Metal idiophones are of two categories: flat gongs and bossed gongs,. Flat gongs made of bronze, brass, or iron are found principally in the north among the Isneg, Tingguian, Kalinga, Bontok, Ibaloi, Gaddang, Ifugao, and Ilonggot. They are commonly referred to as gangsa. The gongs vary in size, the average are struck with wooden sticks, padded wooden sticks, or slapped with the palm of the hand. Gong playing among the Cordillera highlanders is an integral part of peace pact gatherings, marriages, prestige ceremonies, feasts or rituals.
In Southern Philippines, gongs have a central profusion or knot, hence the term bossed gongs. They are of three types: 1) sets of graduated gongs laid in a row, called kulintang or kulintangan 2) larger, deep-rimmed gongs with sides that are turned in called agong, 3) gongs with narrower rims and less prominent bosses called gandingan. These gongs maybe played alone but are often combined with other instruments to form various types of ensemble.
Bamboo idiophones abound in the Philippines- xylophones. drums, quill-shaped tubes, stamping tube, scrappers, buzzers and clappers. The bamboo xylophone gabbang is found in the Southern Philippines among the Yakan, Sama, Tausug, and Palawan. It consist of bamboo keys of graduated lengths mounted on a trapezoidal box. The number of keys varies among the different tribes, ranging from 3 to 22 cm. In Northern Luzon among the Kalinga, individual xylophone-like blades called patatag are struck with bamboo sticks. The bamboo slit drums such as the Bukidnon bantula is fashioned out of a bamboo tube closed at both ends with anode with a slit cut out of the tube. Found among the different groups of people, its main use is to announce important events.
The struck quilt-shape bamboo tubes with notches etched on the tube, are found only in the southern Philippines such as the Maranao tagutok and the Maguindanao kagul. The player scrapes the notches with a bamboo stick.
Among the Cordillera highlanders, bamboo buzzers are widespread. They are made from a length of bamboo closed with a node at the bottom with its top half shaped so that two tongues face each other. The top half is struck against the palm of the hand. They are known by different names such as, balingbing, pew-pew, pakkung, bilbil, bungkaka by the various groups.
The Ifugao have a bamboo clapper, hanger, fashioned from a tubular section of bamboo, split from one end to approximately half of the tube. Each half of the split portion is shaped to make it narrower in the middle, thus making it more flexible when the halves are made to flap against each other.
Wooden idiophones include sticks, suspended logs and log drums.
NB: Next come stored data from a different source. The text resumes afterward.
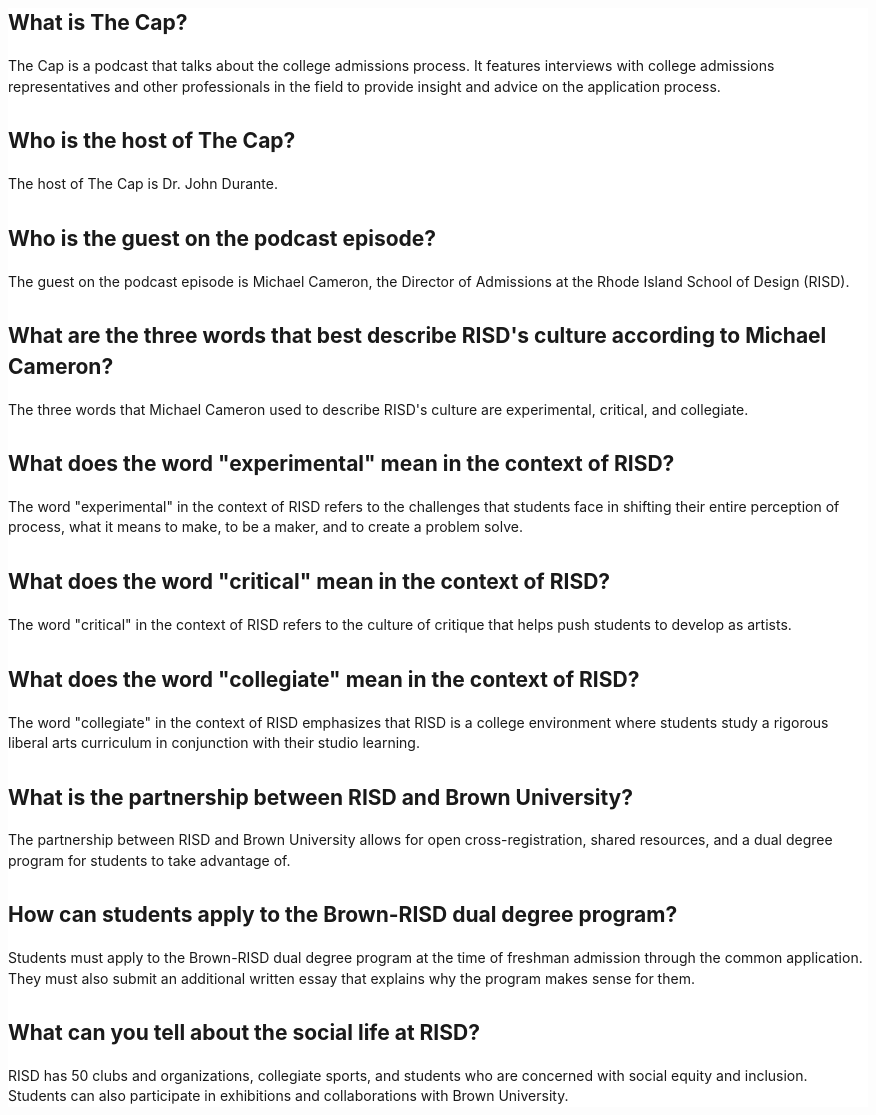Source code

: ## What is The Cap?
The Cap is a podcast that talks about the college admissions process. It features interviews with college admissions representatives and other professionals in the field to provide insight and advice on the application process.

## Who is the host of The Cap?
The host of The Cap is Dr. John Durante.

## Who is the guest on the podcast episode?
The guest on the podcast episode is Michael Cameron, the Director of Admissions at the Rhode Island School of Design (RISD).

## What are the three words that best describe RISD's culture according to Michael Cameron?
The three words that Michael Cameron used to describe RISD's culture are experimental, critical, and collegiate.

## What does the word "experimental" mean in the context of RISD?
The word "experimental" in the context of RISD refers to the challenges that students face in shifting their entire perception of process, what it means to make, to be a maker, and to create a problem solve.

## What does the word "critical" mean in the context of RISD?
The word "critical" in the context of RISD refers to the culture of critique that helps push students to develop as artists.

## What does the word "collegiate" mean in the context of RISD?
The word "collegiate" in the context of RISD emphasizes that RISD is a college environment where students study a rigorous liberal arts curriculum in conjunction with their studio learning.

## What is the partnership between RISD and Brown University?
The partnership between RISD and Brown University allows for open cross-registration, shared resources, and a dual degree program for students to take advantage of.

## How can students apply to the Brown-RISD dual degree program?
Students must apply to the Brown-RISD dual degree program at the time of freshman admission through the common application. They must also submit an additional written essay that explains why the program makes sense for them.

## What can you tell about the social life at RISD?
RISD has 50 clubs and organizations, collegiate sports, and students who are concerned with social equity and inclusion. Students can also participate in exhibitions and collaborations with Brown University.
The Hanunuo kalutang, consist of pair of sticks cut from forest trees. These are struck against each other and played while hiking through forest and mountain trails.
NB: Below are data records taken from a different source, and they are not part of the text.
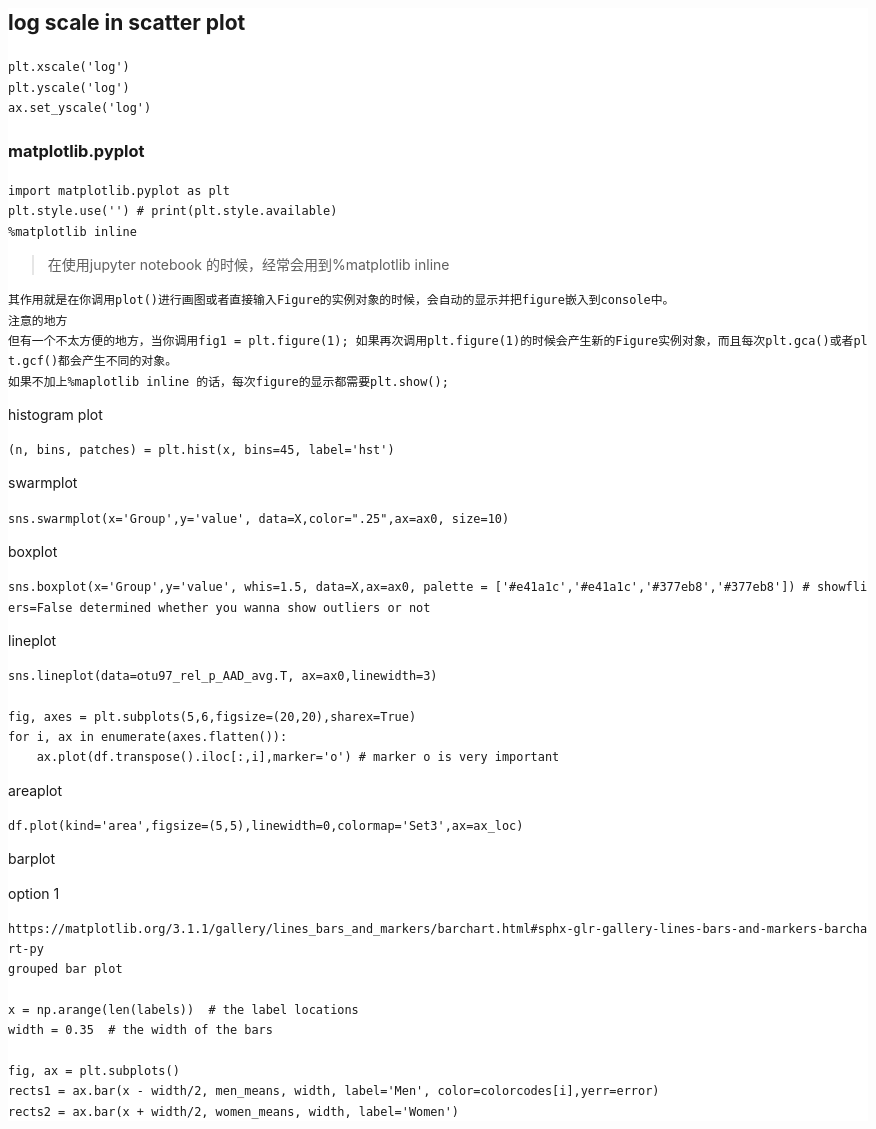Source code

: ## log scale in scatter plot
	plt.xscale('log')
	plt.yscale('log')
	ax.set_yscale('log')


	

### matplotlib.pyplot
	import matplotlib.pyplot as plt
	plt.style.use('') # print(plt.style.available)
	%matplotlib inline
>	在使用jupyter notebook 的时候，经常会用到%matplotlib inline

	其作用就是在你调用plot()进行画图或者直接输入Figure的实例对象的时候，会自动的显示并把figure嵌入到console中。
	注意的地方
	但有一个不太方便的地方，当你调用fig1 = plt.figure(1); 如果再次调用plt.figure(1)的时候会产生新的Figure实例对象，而且每次plt.gca()或者plt.gcf()都会产生不同的对象。
	如果不加上%maplotlib inline 的话，每次figure的显示都需要plt.show();

histogram plot

	(n, bins, patches) = plt.hist(x, bins=45, label='hst')



swarmplot
	
	sns.swarmplot(x='Group',y='value', data=X,color=".25",ax=ax0, size=10)

boxplot
	
	sns.boxplot(x='Group',y='value', whis=1.5, data=X,ax=ax0, palette = ['#e41a1c','#e41a1c','#377eb8','#377eb8']) # showfliers=False determined whether you wanna show outliers or not

lineplot

	sns.lineplot(data=otu97_rel_p_AAD_avg.T, ax=ax0,linewidth=3)

	fig, axes = plt.subplots(5,6,figsize=(20,20),sharex=True)
	for i, ax in enumerate(axes.flatten()):
		ax.plot(df.transpose().iloc[:,i],marker='o') # marker o is very important

areaplot

	df.plot(kind='area',figsize=(5,5),linewidth=0,colormap='Set3',ax=ax_loc)

barplot

option 1	

	https://matplotlib.org/3.1.1/gallery/lines_bars_and_markers/barchart.html#sphx-glr-gallery-lines-bars-and-markers-barchart-py
	grouped bar plot

	x = np.arange(len(labels))  # the label locations
	width = 0.35  # the width of the bars

	fig, ax = plt.subplots()
	rects1 = ax.bar(x - width/2, men_means, width, label='Men', color=colorcodes[i],yerr=error)
	rects2 = ax.bar(x + width/2, women_means, width, label='Women')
The Ifugao pattung, is a percussion yoke bar made from a tapered piece of wood and struck with a stick. It is used for ceremonies for the sick, at rites which entail the offering of sacrificial pigs, or at death rituals.
Suspended logs are widespread in the Southern Philippines where they are known by different tribes. The Maguindanao luntang, consists of logs of varying lengths hung in order from longest to shortest. The pointed playing ends of each log is struck by one performer creating a melody against which another performer beats drone rhythm on one of the logs.
The Tagakaolo edel is a sounding board with a resonator played during wedding celebrations together with a drum or gong to accompany dancers. The Bagobo and Bilaan have similar drums.
Jaw harp are abound all over the Philippines. They are principally made from bamboo although in the Philippines, some are made of metal. It is a type of mouth resonated instrument consisting of a flexible tongue fixed at one end to a surrounding frame. The player places the free end of the instrument with the hand, or in some other types by pulling a string attached to the blade. The instruments have different names among the various tribes . In the south the most common term is kubing; in Palawan, western Philippines it is called subing, in the north ulibaw.